The goal is to help answer questions like "How much better would GPT-4 perform given a vector database to load certain resources?".


## 🔧 Quick install
```bash
pip install medplexity
```

## 📖 Documentation

Documentation can be found [here](https://medplexity.readthedocs.io/en/latest/).


## Example
See [MedQA notebook](`notebooks/MedQA.ipynb`) for a full example with MedQA dataset.

## Contributions

Contributions are welcome!
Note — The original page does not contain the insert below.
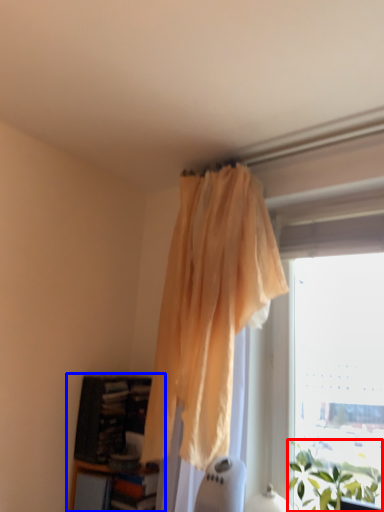
Question: Which of the following is the farthest to the observer, plant (highlighted by a red box) or bookcase (highlighted by a blue box)?

Choices:
 (A) plant
 (B) bookcase

Answer: (B)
Check out the todos below, and feel free to open a pull request.
Remember to install `pre-commit` to be compliant with our standards:

```bash
pre-commit install
```

Feel free to raise any questions on [Discord](https://discord.gg/jUKkgqVzQ)

## Todos
Some initial todos include:
- [x] Multiple-Choice datasets
  - [x] Add MedMCQA dataset
  - [x] Add PubMedQA dataset
  - [x] Add MedQA dataset
  - [x] Add MMLU dataset
- [ ] Long-form question answering datasets
  - [x] Add HealthSearchQA dataset
  - [x] Add MedicationQA dataset
  - [ ] Add LiveQA dataset
- [ ] Explore datasets for multi-modality, specifically vision tasks for GPT-4V.
- [ ] LLMs
    - [x] Wrapper for OpenAI
    - [x] Wrapper for deepinfra
    - [ ] Wrapper for Google PALM
    - [ ] Wrapper for HuggingFace text-gen
- [ ] Jupyter notebook quickstart
- [x] Example with langchain integration
- [ ] Visualisation of results
  - [ ] Add export of evaluations
  - [ ] Frontend for exploring exported results


## 📜 License
Medplexity is licensed under the MIT License. See the LICENSE file for more details.